Per diversi anni ho lavorato con Nat in una scuola di inglese a Palermo, dove dava lezioni ad alunni di ogni livello e età, sempre con lo stesso slancio e impegno. Ricordo in particolare il modo in cui riusciva a impegnare ed entusiasmare bambini e ragazzi, forse perché riconoscevano il fanciullo che vi era in lui; infatti la sincerità, la passione, direi quasi l’ innocenza erano alcuni fra i tratti che per primi spiccavano nel suo carattere.
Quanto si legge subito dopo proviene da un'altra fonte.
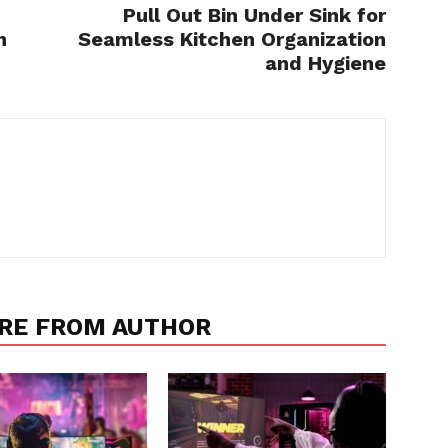
Pull Out Bin Under Sink for
h
Seamless Kitchen Organization
and Hygiene
RE FROM AUTHOR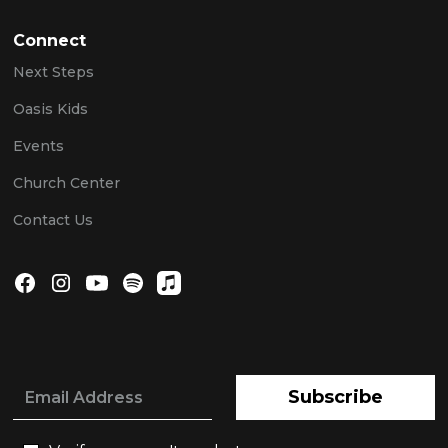
Connect
Next Steps
Oasis Kids
Events
Church Center
Contact Us
Subscribe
Nat cercava in ogni modo di sottrarsi alla schiavitù che impone il libro di testo, e ogni suo intervento didattico portava l’impronta della sua personalità: le parole delle canzoni cantate in classe erano scritte dal lui, forse anche le melodie che le accompagnavano, ma quest’ultimo fatto non sono mai riuscito ad appurarlo.
Come amico era sincero e generoso, sempre pronto a incoraggiare e a dare consigli disinteressati . L’unico suo difetto era in realtà un pregio: la sua tendenza, frutto della sua generosità e umanità, a cercare di accoppiare nell’ospitalità persone che forse senza il suo pressante invito avrebbero preferito non stare insieme.
Non posso parlare delle sue doti come scrittore, poiché sono palesemente prevenuto. Grazie a lui sono diventato, per l’unica volta in vita mia, protagonista di una novella. In un capitolo di Bye Bye America, Nat parla della grande soddisfazione che aveva provato a introdurre i suoi studenti americani alla lettura dei primi dieci libri di Livio. Poi, cercando di trovare la seconda decade dello storico latino, aveva provato uguale frustrazione, rabbia e stupore nel constatare che nessuna biblioteca della grande città di New York era in grado di fornirgli tali volumi. Soltanto molti anni dopo, in Sicilia, ha saputo da me, arido latinista, che quei libri erano scomparsi da secoli, e che ritrovarli era stato il sogno di numerosi studiosi. In questa novella mi prende in giro con estremo e ineffabile garbo, ma allo stesso tempo prende in giro sé stesso, perché alla fierezza con cui sosteneva le sue idee e gli ideali in cui credeva, Nat univa slancio, innocenza, autoironia e umiltà.